### Dataset content
▼

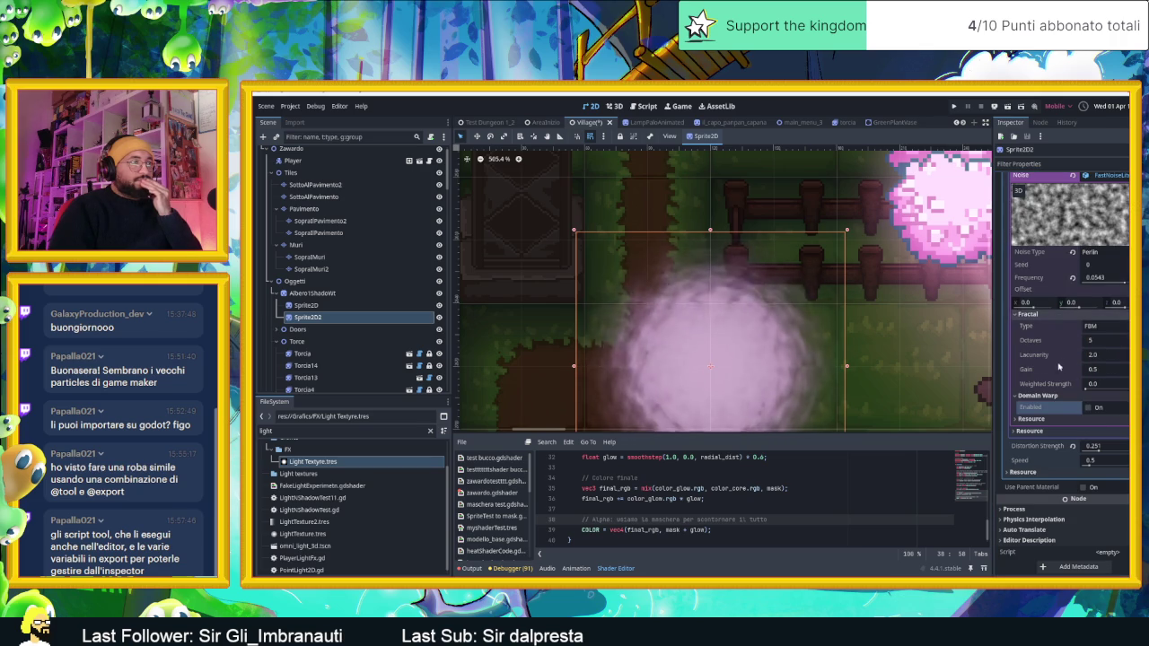
Step: Lower the glow shader's distortion Speed to 0.415
{"action": "left_click", "coordinate": [1041, 431]}
{"action": "left_click", "coordinate": [1042, 432]}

▲

Among the lines above, count those containing "coordinate" and give only that count.

### Solution to this problem
2